Bu nedenle bizim bu kıssalardan alacağımız ders dolaylıdır. Yani, Yüce Allah’ın toplumsal kanunları denen sünnetullahın mutlaka gerçekleşeceği, bu nedenle Kur’an’da açıklanan tüm toplumsal kanunlara riayet etmemiz gerektiği, aksi halde sonuçlarını mutlaka göreceğimizdir.

Nitekim peygamberlere asi olan kavimlerin helak edilmesi bir sünnetullah olduğu gibi, Allah’ın dinine sıkı sıkıya sarılmayan her toplumun bunun acı neticelerini mutlaka çekeceği, yani Yüce Allah’ın sırf adı Müslüman diye hiçbir toplumu bu toplumsal kanunlardan muaf tutmayacağı hususu da bir sünnetullahtır.

İslam Ümmeti Sünnetullaha Uymamanın Cezasını Çekiyor

Kur’an’da pek çok ayette daha önce İsrailoğullarının bu toplumsal kanuna uymamaları nedeniyle bunun acısını mutlaka tadacakları, başta İsra Suresi 2’den 9’a kadar olan ayetler olmak üzere pek çok ayette hatırlatılarak, Müslümanlarda aynı duruma düşmeye karşı uyarılmışlardır. Lakin bu uyarılardan gerekli dersi almayan Müslümanların tarih boyunca ve şu günlerde başlarına gelen dehşetli acılar, bu uyarıların önemini bizlere göstermektedir.
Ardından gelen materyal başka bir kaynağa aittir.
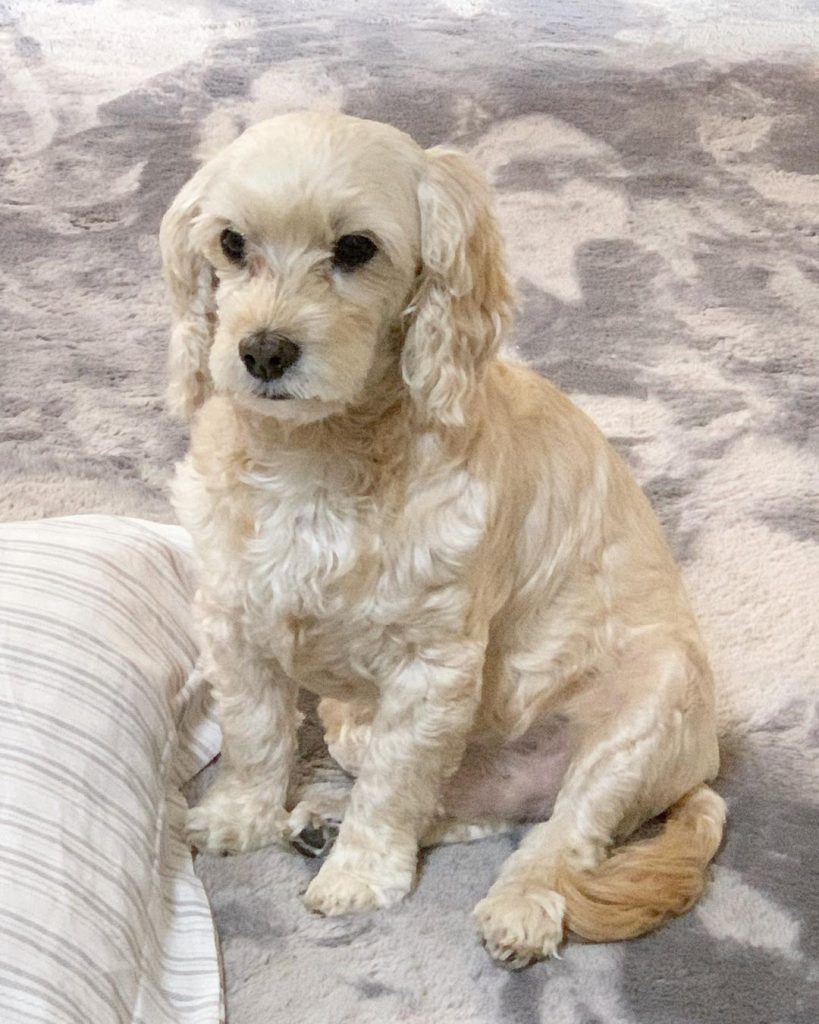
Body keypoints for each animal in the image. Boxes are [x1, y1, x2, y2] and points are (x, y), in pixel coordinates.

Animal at [159, 112, 724, 966]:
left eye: (355, 248)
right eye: (231, 242)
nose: (262, 351)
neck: (315, 458)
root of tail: (702, 771)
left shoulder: (432, 667)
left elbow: (395, 786)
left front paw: (361, 876)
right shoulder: (235, 621)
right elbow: (256, 734)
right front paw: (240, 818)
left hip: (646, 705)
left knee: (565, 836)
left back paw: (519, 907)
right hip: (349, 725)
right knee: (465, 805)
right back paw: (323, 820)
Semud kıssasından alacağımız bir ders de kişisel, ailevi ve toplumsal yönden kendimizi büyük görüp kendimize güvenmemek, bu hususlarda bizlerden daha olumsuz durumda görünenleri küçük görmemek ve onlara güçsüzlükleri nedeniyle zulmetmemektir. Aksi halde bizzat Allah bizlerden mazlumların intikamını bu dünyada da alabileceği gibi, ahirette mutlaka alır.